_Penggalan Teks_:

──────────────────────────────

Artikel ini membedah novel Suara Samudra karya Maria Matildis Banda. Novelis Maria Matildis Banda lahir pada 29 Januari 1960 di Bajawa, Kabupaten Ngada, Provinsi Nusa Tenggara Timur (NTT). Meraih gelar Sarjana (S-1) di Fakultas Sastra Universitas Udayana, Denpasar. Gelar Magister (S-2) diraih di Fakultas Pascasarjana Universitas Padjadjaran, Bandung. Gelar Doktor (S-3) diraih di Fakultas Pascasarjana Universitas Udayana. Pada saat ini Maria Banda menjadi dosen di Fakultas Ilmu Budaya, Universitas Udayana. Pernah menjadi dosen di Universitas Nusa Cendana, di Kupang, Universitas Flores, di Ende, dan STFK Ledalero, di Maumere. Telah menerbitkan beberapa judul buku novel dan buku cerita pendek.

Novel ini menarik dan urgen untuk dikaji karena mengangkat tema perburuan ikan paus (physeter macrocephalus) oleh masyarakat nelayan di Desa Lamalera, Kecamatan Wulandoni, Kabupaten Lembata, Provinsi NTT. Tradisi perburuan ikan paus hanya terjadi di Lamalera. Tidak ada di tempat lain di Indonesia bahkan di dunia ini. Itulah sebabnya Lamalera menjadi salah satu tempat distinasi wisata di Indonesia.

Penangkapan ikan paus ini merupakan teradisi nenek moyang orang Lamalera yang sudah berlangsung sejak akhir abad 16/17 sampai dengan saat ini (Beding, 2020: 8). Pada musim leva, yakni musim berburu ikan paus, yang dimulai bulan Mei sampai Oktober setiap tahun, rombongan ikan paus muncul di peraraian Lamalera untuk menyerahkan diri. Menurut keyakinan masyarakat setempat yang beragama Katolik ini, rombongan ikan paus yang menyerahkan diri itu dikirim secara khusus oleh Tuhan yang Mahakuasa dan para leluhur untuk menghidupi penduduk Lamalera.

──────────────────────────────

_Baris Data Tugas_:
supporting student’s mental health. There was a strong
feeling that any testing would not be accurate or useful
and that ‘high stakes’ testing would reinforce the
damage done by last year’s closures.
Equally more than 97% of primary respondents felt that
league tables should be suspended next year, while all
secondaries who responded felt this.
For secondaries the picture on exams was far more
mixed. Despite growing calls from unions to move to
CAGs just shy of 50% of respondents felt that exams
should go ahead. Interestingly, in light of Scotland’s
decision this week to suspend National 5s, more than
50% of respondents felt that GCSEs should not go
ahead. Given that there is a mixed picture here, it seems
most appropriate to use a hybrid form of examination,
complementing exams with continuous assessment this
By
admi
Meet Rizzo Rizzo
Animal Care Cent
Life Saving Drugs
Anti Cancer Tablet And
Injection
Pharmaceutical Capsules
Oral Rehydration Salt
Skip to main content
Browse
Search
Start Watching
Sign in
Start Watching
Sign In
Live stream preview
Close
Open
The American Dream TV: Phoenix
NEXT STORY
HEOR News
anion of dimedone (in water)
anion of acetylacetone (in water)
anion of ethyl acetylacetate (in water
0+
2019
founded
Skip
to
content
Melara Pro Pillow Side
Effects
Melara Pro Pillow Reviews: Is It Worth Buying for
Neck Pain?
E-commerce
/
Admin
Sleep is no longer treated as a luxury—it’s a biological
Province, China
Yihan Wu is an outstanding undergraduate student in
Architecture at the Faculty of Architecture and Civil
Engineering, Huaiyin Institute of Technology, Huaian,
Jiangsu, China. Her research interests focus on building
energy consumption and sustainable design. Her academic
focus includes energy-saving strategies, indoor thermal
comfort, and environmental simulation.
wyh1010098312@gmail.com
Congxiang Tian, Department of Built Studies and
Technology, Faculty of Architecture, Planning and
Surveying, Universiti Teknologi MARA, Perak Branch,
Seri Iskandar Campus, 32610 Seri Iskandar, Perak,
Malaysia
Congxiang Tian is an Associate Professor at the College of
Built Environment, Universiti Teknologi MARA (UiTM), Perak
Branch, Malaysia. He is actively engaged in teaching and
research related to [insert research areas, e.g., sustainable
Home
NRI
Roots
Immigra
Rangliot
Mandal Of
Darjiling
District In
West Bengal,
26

──────────────────────────────

_Terapkan Pemahaman_:
**A.** Tentukan apakah pernyataan (i), (ii), dan (iii) sesuai dengan penggalan teks tentang novel Suara Samudra. Jawab masing-masing dengan ya atau tidak disertai kutipan persis dari penggalan teks yang menjadi penentunya: (i) Maria Matildis Banda lahir di Bajawa; (ii) musim leva berlangsung dari bulan Januari sampai Mei; (iii) gelar Magister diraih Maria Matildis Banda di Universitas Udayana.
**B.** Ubahlah baris data mulai dari baris pertama hingga baris yang memuat "secondaries who responded felt this.", keduanya termasuk, dengan mengganti "felt" menjadi "believed" tanpa mengubah bagian lainnya. Tuliskan hanya baris-baris tersebut.
Penggalan teks dan baris data tidak saling berkaitan.

_Jawaban per Tugas_:
**A.**
(i) Ya: "lahir pada 29 Januari 1960 di Bajawa, Kabupaten Ngada, Provinsi Nusa Tenggara Timur (NTT)"
(ii) Tidak: "yang dimulai bulan Mei sampai Oktober setiap tahun"
(iii) Tidak: "Gelar Magister (S-2) diraih di Fakultas Pascasarjana Universitas Padjadjaran, Bandung."

**B.**
supporting student’s mental health. There was a strong
feeling that any testing would not be accurate or useful
and that ‘high stakes’ testing would reinforce the
damage done by last year’s closures.
Equally more than 97% of primary respondents believed that
league tables should be suspended next year, while all
secondaries who responded believed this.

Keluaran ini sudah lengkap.